Что ж, зря я это сделал. Права мне разъяснили несильным, но чувствительным ударом под дых. Воздух вышибло из лёгких, а перед глазами заплясали зелёные мушки. Я успел подумать, что похожее состояние бывает перед банальным обмороком, как меня втолкнули в узкий коридор. Тусклая желтоватая лампочка под потолком разливала неживой свет, превращая лица людей в посмертные восковые маски. Будь я повпечатлительней, наверное, мне сделалось бы жутко. Но ещё на улице страх так меня переполнил, что я, кажется, просто устал бояться.
Меня поставили перед массивной металлической дверью. Старая, изъеденная ржавчиной, словно сама дверь кровоточила, но с современным электронным замком, совсем не вяжущимся с общей обстановкой. В середине двери виднелось маленькое окошко, в которое едва ли пролезет миска с баландой, закрытое мятой жестяной шторкой.
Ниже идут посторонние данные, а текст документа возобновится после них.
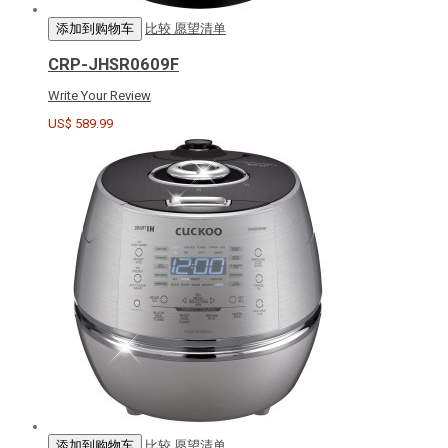
添加到购物车
比较
愿望清单
CRP-JHSR0609F
Write Your Review
US$ 589.99
添加到购物车
比较
愿望清单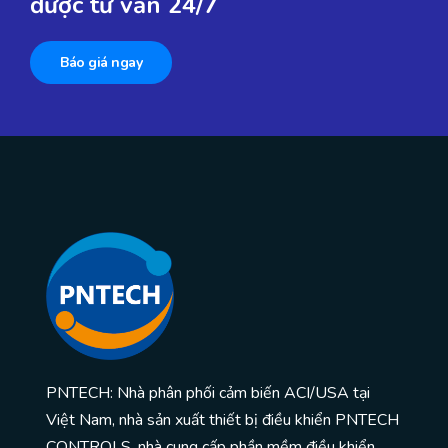
được tư vấn 24/7
Báo giá ngay
PNTECH: Nhà phân phối cảm biến ACI/USA tại
Việt Nam, nhà sản xuất thiết bị điều khiển PNTECH
CONTROLS, nhà cung cấp phần mềm điều khiển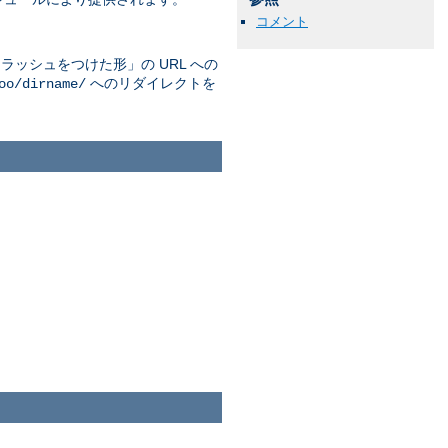
コメント
ッシュをつけた形」の URL への
へのリダイレクトを
oo/dirname/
Наверняка кто-то пытался её выбить изнутри. А толку-то? В такую дырку даже голову не высунуть.
Дверь открылась с характерным скрипом. Меня втолкнули в сырое и пахнущее мочой совершенно тёмное помещение. Так пахнет в подвале многоэтажных домов, заселённом кошками. Вообще-то, я люблю кошек, но только не запах их мочи. Впрочем, скорее всего, пахло не котами, а человеком. И, вполне возможно, в скором времени, мне придётся приложить руку к усилению запаха.
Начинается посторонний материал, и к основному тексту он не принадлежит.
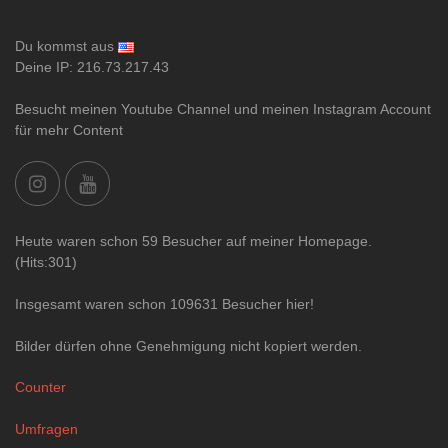
Du kommst aus
Deine IP: 216.73.217.43
Besucht meinen Youtube Channel und meinen Instagram Account
für mehr Content
Heute waren schon 59 Besucher auf meiner Homepage.
(Hits:301)
Insgesamt waren schon 109631 Besucher hier!
Bilder dürfen ohne Genehmigung nicht kopiert werden.
Counter
Umfragen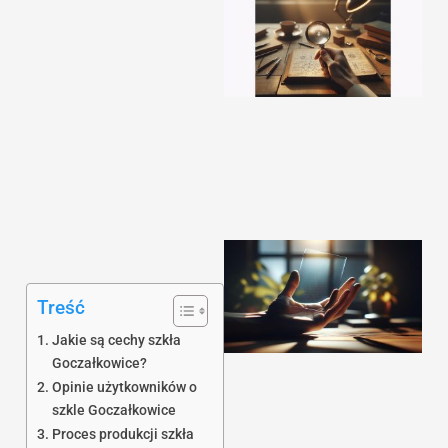
Treść
Jakie są cechy szkła
Goczałkowice?
Opinie użytkowników o
szkle Goczałkowice
Proces produkcji szkła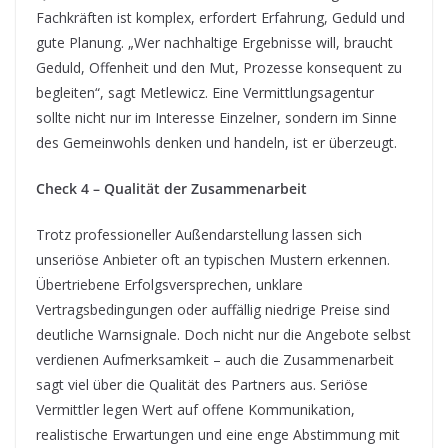
Fachkräften ist komplex, erfordert Erfahrung, Geduld und
gute Planung. „Wer nachhaltige Ergebnisse will, braucht
Geduld, Offenheit und den Mut, Prozesse konsequent zu
begleiten“, sagt Metlewicz. Eine Vermittlungsagentur
sollte nicht nur im Interesse Einzelner, sondern im Sinne
des Gemeinwohls denken und handeln, ist er überzeugt.
Check 4 – Qualität der Zusammenarbeit
Trotz professioneller Außendarstellung lassen sich
unseriöse Anbieter oft an typischen Mustern erkennen.
Übertriebene Erfolgsversprechen, unklare
Vertragsbedingungen oder auffällig niedrige Preise sind
deutliche Warnsignale. Doch nicht nur die Angebote selbst
verdienen Aufmerksamkeit – auch die Zusammenarbeit
sagt viel über die Qualität des Partners aus. Seriöse
Vermittler legen Wert auf offene Kommunikation,
realistische Erwartungen und eine enge Abstimmung mit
Дверь с лязгом захлопнулась, и теперь я не имел ни единого шанса что-либо разглядеть. По всей видимости, в камере я находился один. По крайней мере никто не отозвался, когда я спросил, есть ли тут кто-нибудь. Я измерил шагами камеру — два на два, не больше. Не метров, разумеется, а шагов. К сожалению, я никогда не замерял, сколько сантиметров в одном моём шаге, и потому понятия не имел о точных метрических размерах помещения. Да и хрен с ними, с этими размерами. В углу я обнаружил ведро исполняющее, по всей видимости, функции сортира. Да, и в углу с ведром воняло сильнее. Кажется, после предыдущего жильца его забыли вынести. У противоположной стены обнаружилась узкая низенькая скамейка. Примерно на такой же школьники переобуваются на физкультуре — сидеть кое-как можно, а, вот, лежать — уже проблематично. Надо заметить, эти апартаменты отличались от камеры в отделении, где я представлял себя золотой рыбкой, примерно так же, как пятизвёздочный отель отличается от койко-места в общаге.